To construct a time series graph, we must look at both pieces of our paired data set. We start with a standard Cartesian coordinate system. The horizontal axis is used to plot the date or time increments, and the vertical axis is used to plot the values of the variable that we are measuring. By using the axes in that way, we make each point on the graph correspond to a date and a measured quantity.
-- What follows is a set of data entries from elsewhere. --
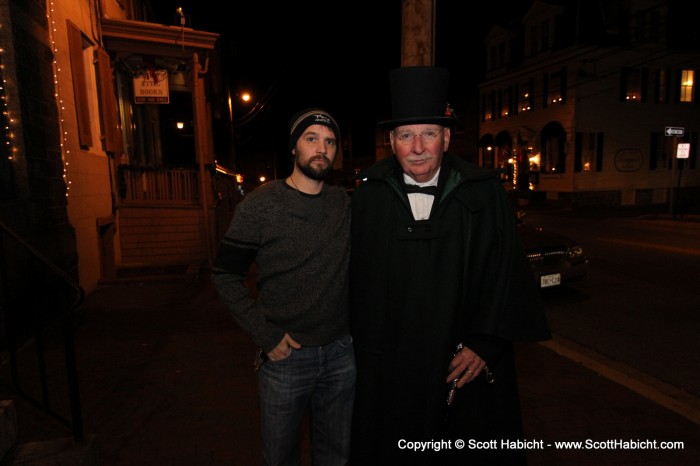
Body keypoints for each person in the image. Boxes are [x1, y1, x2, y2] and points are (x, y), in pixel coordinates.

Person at [349, 66, 551, 465]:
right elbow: (353, 281)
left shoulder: (483, 192)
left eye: (428, 134)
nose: (418, 146)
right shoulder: (368, 198)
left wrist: (486, 344)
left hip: (464, 363)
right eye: (406, 135)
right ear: (391, 142)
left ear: (446, 136)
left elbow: (506, 271)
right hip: (395, 368)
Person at [212, 108, 356, 466]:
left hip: (341, 355)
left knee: (337, 457)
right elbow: (224, 274)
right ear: (294, 148)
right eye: (311, 139)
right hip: (286, 358)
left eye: (330, 142)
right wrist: (265, 335)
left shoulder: (345, 204)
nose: (321, 148)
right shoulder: (260, 205)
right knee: (279, 457)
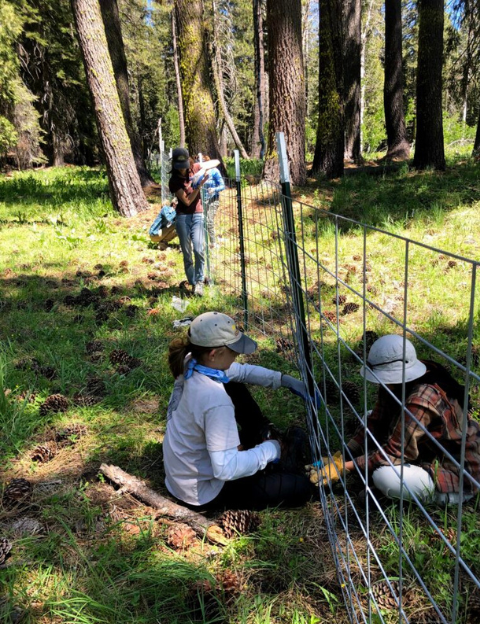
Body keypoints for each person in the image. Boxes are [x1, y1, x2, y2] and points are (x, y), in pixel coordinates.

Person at [163, 311, 313, 511]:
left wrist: (283, 379)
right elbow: (226, 468)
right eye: (233, 350)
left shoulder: (192, 361)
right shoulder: (215, 400)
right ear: (214, 354)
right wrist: (271, 450)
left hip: (181, 476)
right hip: (203, 493)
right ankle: (276, 451)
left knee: (234, 384)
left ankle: (263, 437)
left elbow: (241, 372)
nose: (237, 355)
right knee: (300, 486)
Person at [318, 334, 480, 505]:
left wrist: (345, 467)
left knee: (384, 477)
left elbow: (393, 453)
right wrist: (343, 455)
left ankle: (434, 497)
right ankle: (399, 487)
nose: (379, 383)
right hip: (427, 448)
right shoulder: (402, 377)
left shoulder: (422, 399)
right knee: (368, 415)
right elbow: (376, 421)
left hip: (455, 472)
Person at [169, 148, 208, 297]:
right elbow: (186, 201)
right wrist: (198, 187)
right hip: (183, 216)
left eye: (185, 165)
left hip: (197, 214)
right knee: (187, 252)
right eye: (180, 167)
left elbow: (214, 163)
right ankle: (192, 282)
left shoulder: (195, 168)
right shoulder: (174, 181)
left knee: (198, 248)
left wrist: (203, 170)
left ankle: (199, 281)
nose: (183, 170)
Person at [201, 155, 225, 249]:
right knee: (202, 221)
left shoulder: (215, 171)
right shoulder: (200, 173)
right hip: (203, 200)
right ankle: (203, 241)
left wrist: (214, 189)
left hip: (213, 199)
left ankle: (213, 243)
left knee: (209, 221)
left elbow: (222, 185)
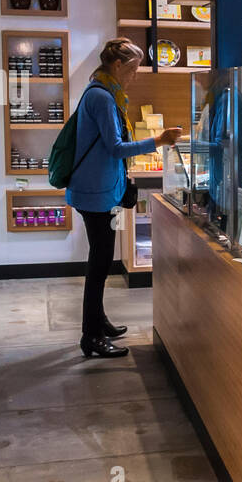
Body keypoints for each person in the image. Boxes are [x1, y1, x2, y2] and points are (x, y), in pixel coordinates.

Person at [67, 38, 182, 358]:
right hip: (95, 192)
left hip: (97, 188)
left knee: (100, 259)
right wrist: (158, 140)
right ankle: (91, 336)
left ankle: (98, 320)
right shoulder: (102, 98)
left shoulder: (100, 91)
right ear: (116, 65)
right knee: (99, 263)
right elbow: (115, 148)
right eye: (132, 69)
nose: (135, 75)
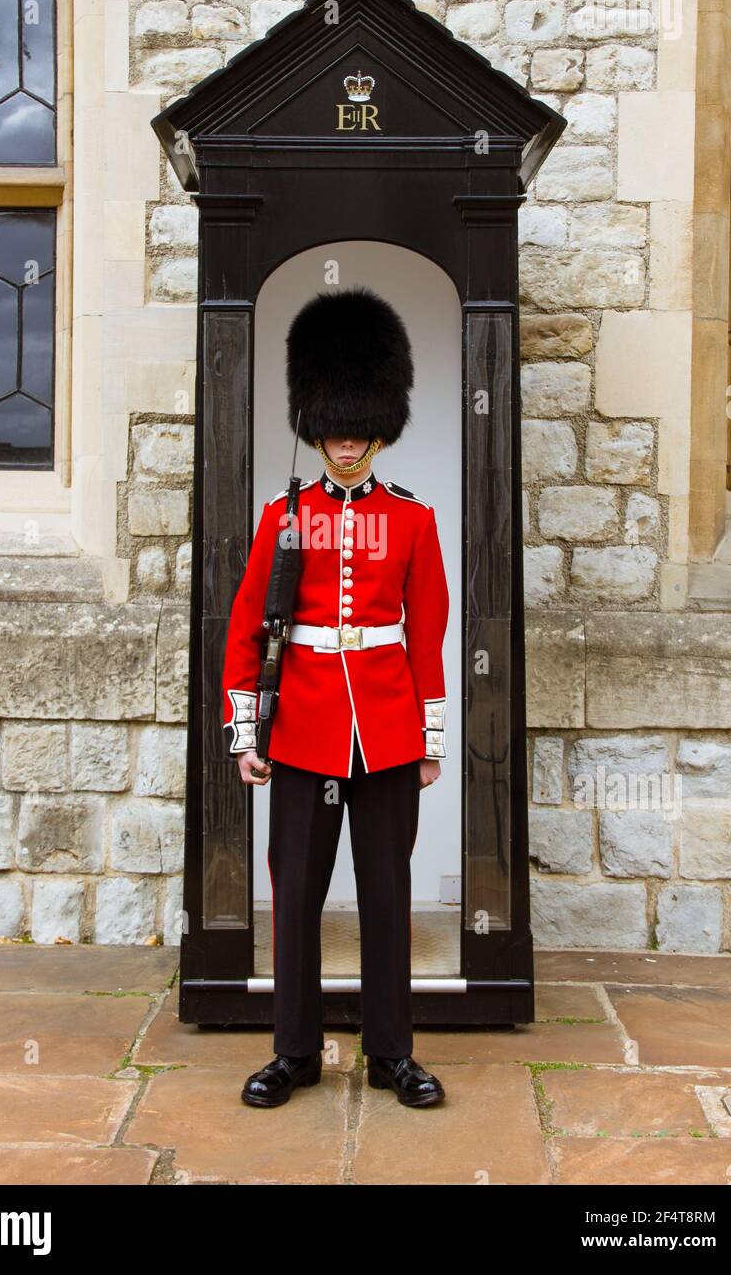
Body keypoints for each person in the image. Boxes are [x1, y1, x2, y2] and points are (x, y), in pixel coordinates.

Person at [221, 285, 450, 1108]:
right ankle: (295, 1052)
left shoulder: (413, 521)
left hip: (385, 730)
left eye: (359, 428)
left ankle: (393, 1053)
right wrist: (247, 729)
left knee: (387, 896)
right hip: (302, 732)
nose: (347, 444)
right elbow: (247, 627)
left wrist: (429, 738)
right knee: (297, 898)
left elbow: (425, 637)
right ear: (314, 423)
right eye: (333, 427)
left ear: (380, 426)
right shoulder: (282, 516)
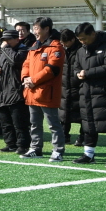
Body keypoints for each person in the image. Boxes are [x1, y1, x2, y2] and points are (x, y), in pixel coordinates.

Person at [72, 22, 106, 166]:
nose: (82, 42)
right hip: (86, 93)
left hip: (105, 93)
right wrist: (78, 75)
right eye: (80, 40)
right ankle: (88, 154)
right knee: (88, 125)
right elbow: (76, 68)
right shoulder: (81, 51)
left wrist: (87, 73)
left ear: (93, 34)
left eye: (84, 39)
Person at [21, 17, 67, 160]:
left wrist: (33, 80)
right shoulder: (34, 45)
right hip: (31, 91)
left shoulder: (56, 47)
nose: (35, 32)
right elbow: (26, 64)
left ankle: (58, 150)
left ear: (46, 29)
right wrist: (25, 78)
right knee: (34, 124)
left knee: (53, 124)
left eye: (37, 28)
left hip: (47, 93)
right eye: (34, 28)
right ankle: (35, 148)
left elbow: (51, 69)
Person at [0, 31, 28, 155]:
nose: (5, 42)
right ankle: (10, 143)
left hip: (15, 91)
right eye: (4, 40)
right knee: (5, 121)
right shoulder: (4, 51)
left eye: (8, 40)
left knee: (19, 122)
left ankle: (22, 145)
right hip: (2, 91)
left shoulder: (23, 51)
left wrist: (5, 49)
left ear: (17, 39)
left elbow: (15, 61)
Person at [58, 28, 83, 150]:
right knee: (64, 113)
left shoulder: (81, 49)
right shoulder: (62, 50)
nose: (63, 45)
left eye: (65, 42)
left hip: (78, 85)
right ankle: (64, 135)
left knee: (82, 114)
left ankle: (83, 137)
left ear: (73, 39)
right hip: (64, 85)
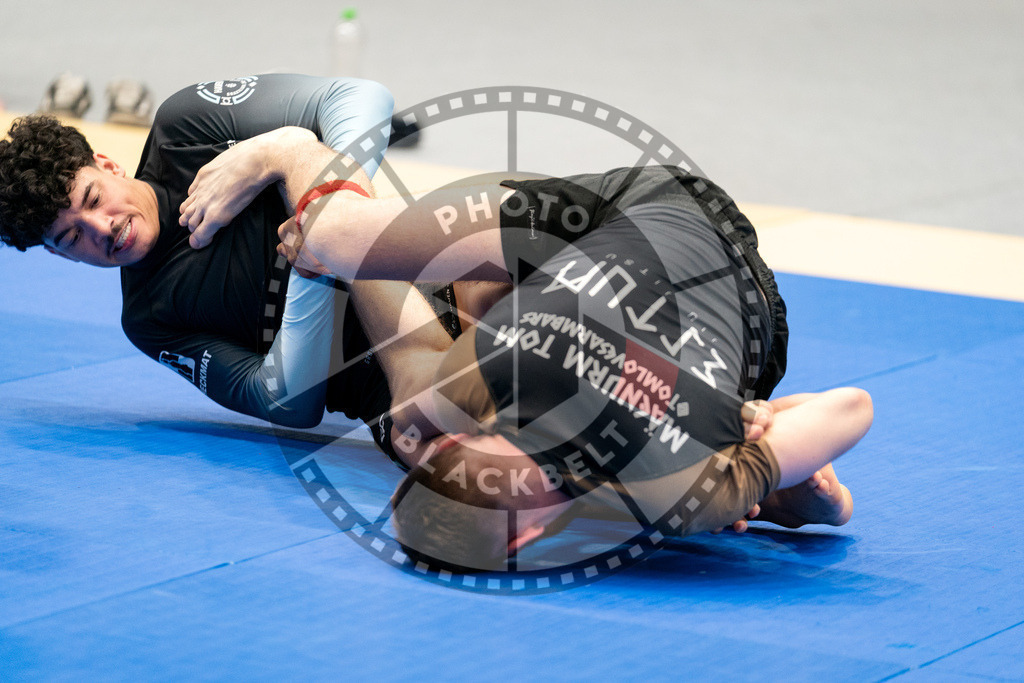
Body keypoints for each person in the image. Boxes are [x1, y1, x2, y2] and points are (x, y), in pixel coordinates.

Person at [275, 164, 870, 571]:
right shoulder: (482, 377)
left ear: (527, 539)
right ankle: (292, 152)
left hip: (678, 251)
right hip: (671, 224)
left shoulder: (670, 492)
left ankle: (289, 149)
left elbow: (850, 407)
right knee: (339, 247)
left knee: (338, 242)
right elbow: (420, 409)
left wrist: (766, 439)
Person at [0, 73, 481, 464]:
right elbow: (286, 403)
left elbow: (362, 98)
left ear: (108, 164)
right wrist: (313, 261)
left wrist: (282, 155)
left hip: (436, 272)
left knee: (511, 263)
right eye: (72, 237)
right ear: (60, 257)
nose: (101, 228)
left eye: (93, 198)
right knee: (462, 472)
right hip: (383, 387)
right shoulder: (149, 319)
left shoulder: (185, 130)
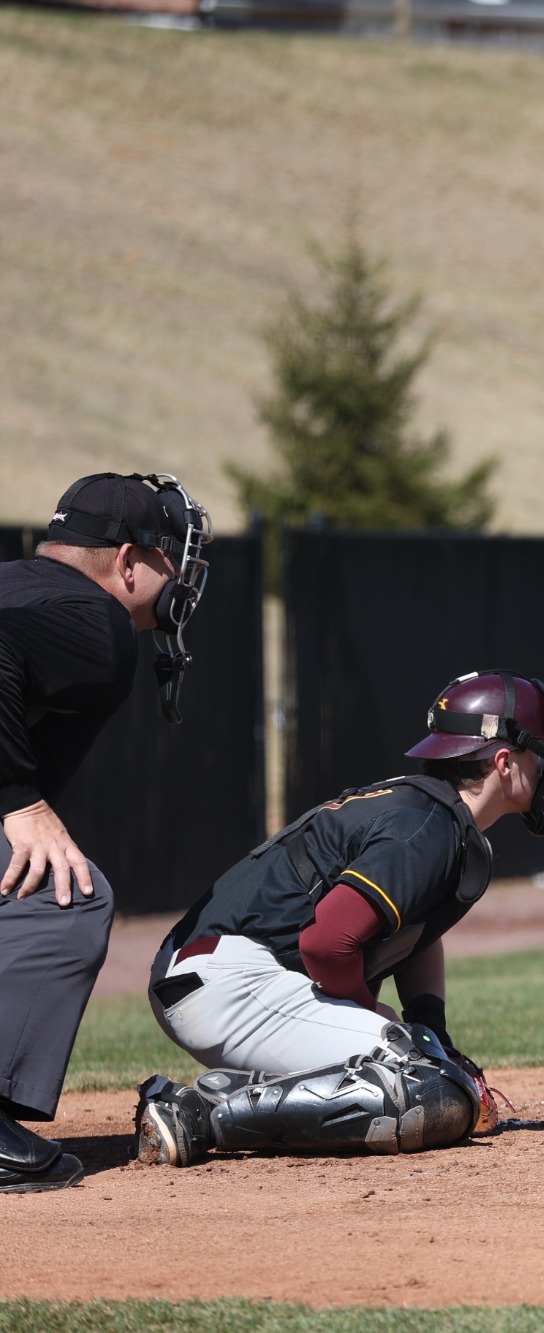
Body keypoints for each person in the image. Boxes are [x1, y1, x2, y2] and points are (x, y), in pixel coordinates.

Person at [132, 669, 544, 1166]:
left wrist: (429, 1029)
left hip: (224, 975)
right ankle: (199, 1112)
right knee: (426, 1085)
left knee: (425, 1061)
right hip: (229, 981)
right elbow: (326, 941)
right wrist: (367, 1013)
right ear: (504, 762)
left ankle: (242, 1091)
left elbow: (415, 931)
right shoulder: (428, 827)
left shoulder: (432, 814)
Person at [0, 473, 212, 1193]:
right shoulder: (96, 617)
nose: (179, 580)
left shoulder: (23, 584)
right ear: (127, 562)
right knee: (62, 894)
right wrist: (18, 798)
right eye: (169, 562)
The points on the graph are typically connected by straight lines in the order in which they occur.

Example 2.14

The following data show the Annual Consumer Price Index each month for 10 years. Construct a time series graph for the Annual Consumer Price Index data only:

Year Jan Feb Mar Apr May Jun Jul
2003 181.7 183.1 184.2 183.8 183.5 183.7 183.9
2004 185.2 186.2 187.4 188.0 189.1 189.7 189.4
2005 190.7 191.8 193.3 194.6 194.4 194.5 195.4
2006 198.3 198.7 199.8 201.5 202.5 202.9 203.5
2007 202.416 203.499 205.352 206.686 207.949 208.352 208.299
2008 211.080 211.693 213.528 214.823 216.632 218.815 219.964
2009 211.143 212.193 212.709 213.240 213.856 215.693 215.351
2010 216.687 216.741 217.631 218.009 218.178 217.965 218.011
2011 220.223 221.309 223.467 224.906 225.964 225.722 225.922
2012 226.665 227.663 229.392 230.085 229.815 229.478 229.104
Table 2.21
Year Aug Sep Oct Nov Dec Annual
2003 184.6 185.2 185.0 184.5 184.3 184.0
2004 189.5 189.9 190.9 191.0 190.3 188.9
2005 196.4 198.8 199.2 197.6 196.8 195.3
2006 203.9 202.9 201.8 201.5 201.8 201.6
2007 207.917 208.490 208.936 210.177 210.036 207.342
2008 219.086 218.783 216.573 212.425 210.228 215.303
2009 215.834 215.969 216.177 216.330 215.949 214.537
2010 218.312 218.439 218.711 218.803 219.179 218.056
2011 226.545 226.889 226.421 226.230 225.672 224.939
2012 230.379 231.407 231.317 230.221 229.601 229.594
Table 2.22
Solution 2.14
This is a times series graph that matches the supplied data. The x-axis shows years from 2003 to 2012, and the y-axis shows the annual CPI.
Figure 2.10 The annual amounts are plotted for each year. Then, consecutive points are connected with a line.
 
Try It 2.14

The following table is a portion of a data set from a banking website; use the table to construct a time series graph for CO2 emissions for the United States:

CO2 Emissions
  Ukraine United Kingdom United States
2003 352,259 540,640 5,681,664
2004 343,121 540,409 5,790,761
2005 339,029 541,990 5,826,394
2006 327,797 542,045 5,737,615
2007 328,357 528,631 5,828,697
2008 323,657 522,247 5,656,839
2009 272,176 474,579 5,299,563
Table 2.23

Uses of a Time Series Graph

Time series graphs are important tools in various applications of statistics. When a researcher records values of the same variable over an extended period of time, it is sometimes difficult for him or her to discern any trend or pattern. However, once the same data points are displayed graphically, some features jump out. Time series graphs make trends easy to spot.